Daughters of the Soil

Joanne Coates

11 August – 3 September 2022

Joanne Coates, Poppy, 2020, Poppy is a vet and farmer's daughter. Each summer she helps her dad with harvest by driving the combine.

‘Daughters of the Soil’, by documentary photographer Joanne Coates is the cumulation of twelve months of research into the role of women in agriculture in Northumberland and the Scottish Borders. The exhibition aims to redress the lack of documentation of female farmworkers, who have played a central role in agricultural progress throughout history, with captivating portraits of women’s role in farming. Women make up 28% of the farming industry in the UK, and their contribution is significant but often overlooked, with underlying barriers such as access to land, class, motherhood, and lack of clear leadership roles assisting this.

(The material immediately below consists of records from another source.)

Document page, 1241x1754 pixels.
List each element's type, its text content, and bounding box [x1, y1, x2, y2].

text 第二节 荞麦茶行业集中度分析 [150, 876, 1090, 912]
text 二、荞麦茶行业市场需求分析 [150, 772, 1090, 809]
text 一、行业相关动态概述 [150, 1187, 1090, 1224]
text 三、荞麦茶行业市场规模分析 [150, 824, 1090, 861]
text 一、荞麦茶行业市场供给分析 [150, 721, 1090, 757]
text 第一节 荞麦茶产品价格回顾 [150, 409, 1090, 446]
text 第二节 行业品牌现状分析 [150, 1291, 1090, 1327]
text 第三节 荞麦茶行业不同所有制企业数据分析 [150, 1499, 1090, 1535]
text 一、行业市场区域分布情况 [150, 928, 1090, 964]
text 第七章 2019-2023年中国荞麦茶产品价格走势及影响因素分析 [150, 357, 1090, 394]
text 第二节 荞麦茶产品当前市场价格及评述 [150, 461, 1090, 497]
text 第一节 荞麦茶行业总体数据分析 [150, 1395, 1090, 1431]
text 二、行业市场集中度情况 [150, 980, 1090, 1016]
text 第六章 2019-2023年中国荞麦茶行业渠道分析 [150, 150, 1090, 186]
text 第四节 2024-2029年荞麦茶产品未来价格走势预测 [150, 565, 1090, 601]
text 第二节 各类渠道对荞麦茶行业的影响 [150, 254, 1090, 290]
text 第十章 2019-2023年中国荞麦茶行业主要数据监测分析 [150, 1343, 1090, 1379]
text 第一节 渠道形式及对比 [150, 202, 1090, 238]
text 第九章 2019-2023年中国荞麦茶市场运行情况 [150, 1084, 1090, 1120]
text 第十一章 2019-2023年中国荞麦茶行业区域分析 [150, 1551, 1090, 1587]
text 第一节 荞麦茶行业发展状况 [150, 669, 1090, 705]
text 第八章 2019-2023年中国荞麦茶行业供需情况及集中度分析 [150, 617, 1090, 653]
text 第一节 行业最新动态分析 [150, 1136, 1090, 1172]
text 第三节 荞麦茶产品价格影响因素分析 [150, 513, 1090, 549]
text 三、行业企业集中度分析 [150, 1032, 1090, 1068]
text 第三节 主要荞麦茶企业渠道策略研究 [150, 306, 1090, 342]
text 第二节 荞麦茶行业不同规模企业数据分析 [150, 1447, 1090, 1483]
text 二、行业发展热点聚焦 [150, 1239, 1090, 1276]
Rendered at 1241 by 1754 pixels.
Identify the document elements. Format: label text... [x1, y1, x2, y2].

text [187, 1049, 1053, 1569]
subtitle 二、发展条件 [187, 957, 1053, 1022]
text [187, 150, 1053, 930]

Joanne Coates, ‘Daughters of the Soil’, 2022, installation view. Photo: Joanne Coates

Joanne Coates, ‘Daughters of the Soil’, 2022, installation view. Photo:Joanne Coates

Joanne Coates says ‘The project offered the opportunity for me to chronicle the lives and stories of these women. Women aren’t as visible as men on farms, but we are seeing them more often. The female workforce is driving tractors, having a social media presence, and can be seen on the TV, but they don’t often inherit land or work in leadership positions. In the arts, projects often get made by an outsider about areas, places, spaces, people they want to learn about. Especially in photography, depictions of rurality and gender often come only from the outside. As someone who has worked as a farm labourer and worker, who lives in a very rural area with a partner who farms, my work offers a different perspective. For me it is a perspective often overlooked and not seen and I wanted to share this through the work.’

Joanne Coates, Paula, 2020, Paula, Mill Pond Flower Farm. Flower farming is one of the exceptions in that the majority of farmers are female.

The work was produced during a residency with the Maltings, Berwick-upon-Tweed, Newcastle University’s Centre for Rural Economy (CRE) and Institute for Creative Arts Practice with the support of Arts Council England. Coates worked collaboratively with Professor Sally Shortall, Duke of Northumberland Chair of Rural Economy at CRE, whose research focuses on gender relations in agriculture. This iteration of the exhibition includes a sound installation developed in collaboration with Scottish composer, producer and multi-instrumentalist Erland Cooper. A limited-edition hardback book of photographs and texts was produced to accompany the exhibition.

Joanne Coates, ‘Daughters of the Soil’, 2022, installation view. Photo:Joanne Coates

Joanne Coates, ‘Daughters of the Soil’, 2022, installation view. Photo:Joanne Coates

Joanne Coates was born in Yorkshire and is based in the North of England. She studied for a BA (Hons) in Photography at London College of Communication, London, graduating in 2015. ‘Daughters of the Soil’ was first shown at The Gymnasium Gallery, Berwick-upon-Tweed (2022). Other exhibitions include her solo show at the Jerwood Gallery, London, ‘Invisible Britain: This Separated Isle’, touring exhibition, Ffotogallery, Cardiff, Street Level Photoworks, Glasgow, Impressions Gallery, Bradford (2022), and ‘The Unseen Beautiful’, Crown Street Gallery, Darlington (2019). She was joint awardee of the Jerwood / Photoworks Prize (2021), and winner of the Portrait of Britain: British Journal of Photography (2020). Coates’ work has featured in The Guardian, BBC, Financial Times, The Telegraph and The British Journal of Photography. She was one of the 209 female photographers to photograph MPs for the centenary of the right to vote for women in the UK. Coates is a member of Women Photograph, a non-profit database that seeks to elevate the voices of women and nonbinary visual journalists, and a co-founder of Form, a lens-based collective that explores altered identity.